WHAT YOU SHOULD DO: Recast the data between the lines holding "family: Sarcomyxaceae" and "genus: Schizachyrium", inclusive, as a two-column CSV with the columns field and value, one row per line. Put each entry in its own quoted field and turn any line breaks into spaces.

====== MATERIAL PROVIDED ======

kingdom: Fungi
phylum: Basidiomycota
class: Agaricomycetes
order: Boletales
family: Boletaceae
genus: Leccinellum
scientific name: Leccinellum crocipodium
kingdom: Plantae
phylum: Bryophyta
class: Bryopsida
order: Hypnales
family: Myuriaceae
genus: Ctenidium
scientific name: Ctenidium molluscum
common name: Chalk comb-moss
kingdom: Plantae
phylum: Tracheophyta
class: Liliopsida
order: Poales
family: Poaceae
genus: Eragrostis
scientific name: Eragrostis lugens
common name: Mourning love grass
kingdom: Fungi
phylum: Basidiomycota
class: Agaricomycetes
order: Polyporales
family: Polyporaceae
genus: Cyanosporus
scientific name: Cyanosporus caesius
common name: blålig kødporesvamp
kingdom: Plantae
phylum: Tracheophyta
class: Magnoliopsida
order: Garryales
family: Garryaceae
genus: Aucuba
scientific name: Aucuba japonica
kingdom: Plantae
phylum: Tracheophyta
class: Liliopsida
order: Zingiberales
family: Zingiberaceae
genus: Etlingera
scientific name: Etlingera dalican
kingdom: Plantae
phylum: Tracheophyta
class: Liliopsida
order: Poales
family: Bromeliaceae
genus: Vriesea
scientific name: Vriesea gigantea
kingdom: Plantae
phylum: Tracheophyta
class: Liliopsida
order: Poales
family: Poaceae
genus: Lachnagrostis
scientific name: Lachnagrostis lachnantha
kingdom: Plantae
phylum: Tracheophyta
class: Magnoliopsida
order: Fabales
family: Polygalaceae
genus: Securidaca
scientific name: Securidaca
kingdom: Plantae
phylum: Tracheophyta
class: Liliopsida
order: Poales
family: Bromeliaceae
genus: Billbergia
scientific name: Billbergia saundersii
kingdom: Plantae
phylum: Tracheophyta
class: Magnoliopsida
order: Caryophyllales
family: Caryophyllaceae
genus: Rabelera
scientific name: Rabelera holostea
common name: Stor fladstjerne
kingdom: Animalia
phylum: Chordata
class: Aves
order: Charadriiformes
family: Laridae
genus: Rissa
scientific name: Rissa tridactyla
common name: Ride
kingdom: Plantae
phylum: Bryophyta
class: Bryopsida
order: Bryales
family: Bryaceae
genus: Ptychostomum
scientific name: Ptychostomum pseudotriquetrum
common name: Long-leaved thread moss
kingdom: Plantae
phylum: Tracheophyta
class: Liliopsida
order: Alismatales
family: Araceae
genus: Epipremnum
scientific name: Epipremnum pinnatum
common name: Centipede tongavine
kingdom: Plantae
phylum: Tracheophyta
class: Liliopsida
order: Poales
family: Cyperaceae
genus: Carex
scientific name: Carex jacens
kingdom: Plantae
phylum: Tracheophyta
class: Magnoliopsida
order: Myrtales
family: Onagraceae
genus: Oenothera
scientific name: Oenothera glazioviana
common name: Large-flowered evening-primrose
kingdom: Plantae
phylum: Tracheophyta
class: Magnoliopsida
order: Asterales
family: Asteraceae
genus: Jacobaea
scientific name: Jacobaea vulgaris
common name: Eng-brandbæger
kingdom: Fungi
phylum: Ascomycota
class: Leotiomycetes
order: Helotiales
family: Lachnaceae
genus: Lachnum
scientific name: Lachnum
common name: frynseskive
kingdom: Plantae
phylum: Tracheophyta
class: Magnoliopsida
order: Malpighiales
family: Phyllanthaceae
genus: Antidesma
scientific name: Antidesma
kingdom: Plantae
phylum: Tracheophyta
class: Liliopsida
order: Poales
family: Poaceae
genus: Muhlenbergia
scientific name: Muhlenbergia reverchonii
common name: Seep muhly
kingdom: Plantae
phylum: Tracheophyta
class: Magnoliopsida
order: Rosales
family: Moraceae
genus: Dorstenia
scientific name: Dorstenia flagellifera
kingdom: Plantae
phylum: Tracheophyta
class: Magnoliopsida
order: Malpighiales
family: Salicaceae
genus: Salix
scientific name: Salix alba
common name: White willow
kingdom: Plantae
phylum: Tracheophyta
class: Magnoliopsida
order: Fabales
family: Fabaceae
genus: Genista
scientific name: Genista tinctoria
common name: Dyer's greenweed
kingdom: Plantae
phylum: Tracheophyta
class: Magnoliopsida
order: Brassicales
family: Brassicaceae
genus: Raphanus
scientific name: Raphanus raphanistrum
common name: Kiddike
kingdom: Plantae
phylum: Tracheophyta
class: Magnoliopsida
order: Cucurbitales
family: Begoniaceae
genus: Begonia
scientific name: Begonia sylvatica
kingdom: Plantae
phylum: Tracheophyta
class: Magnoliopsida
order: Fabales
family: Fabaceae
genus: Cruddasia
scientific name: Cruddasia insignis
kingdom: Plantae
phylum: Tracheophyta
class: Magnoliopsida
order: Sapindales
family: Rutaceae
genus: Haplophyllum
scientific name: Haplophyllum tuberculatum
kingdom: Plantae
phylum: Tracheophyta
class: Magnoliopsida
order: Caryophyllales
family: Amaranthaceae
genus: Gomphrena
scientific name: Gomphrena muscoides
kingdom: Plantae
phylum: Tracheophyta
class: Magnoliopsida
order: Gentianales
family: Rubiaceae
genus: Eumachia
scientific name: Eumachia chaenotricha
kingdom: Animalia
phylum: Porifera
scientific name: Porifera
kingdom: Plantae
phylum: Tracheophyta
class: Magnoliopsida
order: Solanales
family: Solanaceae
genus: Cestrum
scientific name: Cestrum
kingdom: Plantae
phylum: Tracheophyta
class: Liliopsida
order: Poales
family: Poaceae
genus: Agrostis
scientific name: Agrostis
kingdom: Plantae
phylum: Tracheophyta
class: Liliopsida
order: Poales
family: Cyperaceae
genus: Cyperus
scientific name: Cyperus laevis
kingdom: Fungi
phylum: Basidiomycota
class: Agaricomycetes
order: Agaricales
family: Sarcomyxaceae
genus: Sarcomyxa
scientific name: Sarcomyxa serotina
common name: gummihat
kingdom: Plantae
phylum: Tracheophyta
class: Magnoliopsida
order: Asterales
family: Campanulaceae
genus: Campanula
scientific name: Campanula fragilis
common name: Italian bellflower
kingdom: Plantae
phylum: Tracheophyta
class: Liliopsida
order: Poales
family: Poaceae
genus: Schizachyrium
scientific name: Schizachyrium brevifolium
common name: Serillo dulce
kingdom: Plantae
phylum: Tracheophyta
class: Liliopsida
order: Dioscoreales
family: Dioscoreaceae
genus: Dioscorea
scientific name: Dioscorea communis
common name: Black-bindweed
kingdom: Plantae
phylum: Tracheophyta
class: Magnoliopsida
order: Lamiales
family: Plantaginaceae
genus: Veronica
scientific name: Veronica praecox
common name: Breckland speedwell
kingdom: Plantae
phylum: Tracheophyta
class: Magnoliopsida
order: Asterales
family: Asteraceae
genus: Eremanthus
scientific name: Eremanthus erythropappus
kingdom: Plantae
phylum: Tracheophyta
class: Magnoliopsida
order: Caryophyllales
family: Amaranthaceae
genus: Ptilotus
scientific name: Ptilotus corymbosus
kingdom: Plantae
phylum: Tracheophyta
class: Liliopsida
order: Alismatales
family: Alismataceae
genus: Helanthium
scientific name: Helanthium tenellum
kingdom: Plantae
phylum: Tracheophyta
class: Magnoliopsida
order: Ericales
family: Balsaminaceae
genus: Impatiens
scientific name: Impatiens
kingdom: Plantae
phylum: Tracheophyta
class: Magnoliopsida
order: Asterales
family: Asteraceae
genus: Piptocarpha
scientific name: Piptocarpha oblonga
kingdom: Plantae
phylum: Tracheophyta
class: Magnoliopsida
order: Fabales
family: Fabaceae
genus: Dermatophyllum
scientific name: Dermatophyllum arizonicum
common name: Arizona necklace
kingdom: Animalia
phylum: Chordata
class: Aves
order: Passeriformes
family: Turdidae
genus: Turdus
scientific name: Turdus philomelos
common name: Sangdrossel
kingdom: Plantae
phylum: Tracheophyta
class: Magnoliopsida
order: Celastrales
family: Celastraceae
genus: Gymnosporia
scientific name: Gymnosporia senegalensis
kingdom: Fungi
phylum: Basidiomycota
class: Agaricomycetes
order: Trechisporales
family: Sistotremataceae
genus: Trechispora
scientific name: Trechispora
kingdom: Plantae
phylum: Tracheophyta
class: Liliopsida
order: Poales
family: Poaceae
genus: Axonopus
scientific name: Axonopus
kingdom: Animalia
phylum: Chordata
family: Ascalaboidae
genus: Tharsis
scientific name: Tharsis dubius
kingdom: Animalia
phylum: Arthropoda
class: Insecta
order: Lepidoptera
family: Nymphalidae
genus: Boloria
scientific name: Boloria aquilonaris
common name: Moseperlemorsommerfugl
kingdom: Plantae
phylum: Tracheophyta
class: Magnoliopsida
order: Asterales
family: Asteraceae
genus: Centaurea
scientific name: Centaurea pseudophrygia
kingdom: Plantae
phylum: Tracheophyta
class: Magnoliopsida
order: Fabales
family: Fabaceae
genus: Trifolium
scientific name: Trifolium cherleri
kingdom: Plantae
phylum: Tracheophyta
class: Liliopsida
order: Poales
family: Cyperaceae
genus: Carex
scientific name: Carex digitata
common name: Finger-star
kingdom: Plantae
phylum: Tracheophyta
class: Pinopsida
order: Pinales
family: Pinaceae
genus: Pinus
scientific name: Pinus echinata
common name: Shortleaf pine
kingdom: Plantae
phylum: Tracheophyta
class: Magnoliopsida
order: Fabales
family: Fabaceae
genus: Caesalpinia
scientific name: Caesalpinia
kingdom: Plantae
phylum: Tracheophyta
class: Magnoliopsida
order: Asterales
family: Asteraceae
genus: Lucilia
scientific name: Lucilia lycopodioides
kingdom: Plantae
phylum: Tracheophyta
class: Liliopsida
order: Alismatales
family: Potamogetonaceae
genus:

======

SOLUTION:
field,value
"family:","Sarcomyxaceae"
"genus:","Sarcomyxa"
"scientific name:","Sarcomyxa serotina"
"common name:","gummihat"
"kingdom:","Plantae"
"phylum:","Tracheophyta"
"class:","Magnoliopsida"
"order:","Asterales"
"family:","Campanulaceae"
"genus:","Campanula"
"scientific name:","Campanula fragilis"
"common name:","Italian bellflower"
"kingdom:","Plantae"
"phylum:","Tracheophyta"
"class:","Liliopsida"
"order:","Poales"
"family:","Poaceae"
"genus:","Schizachyrium"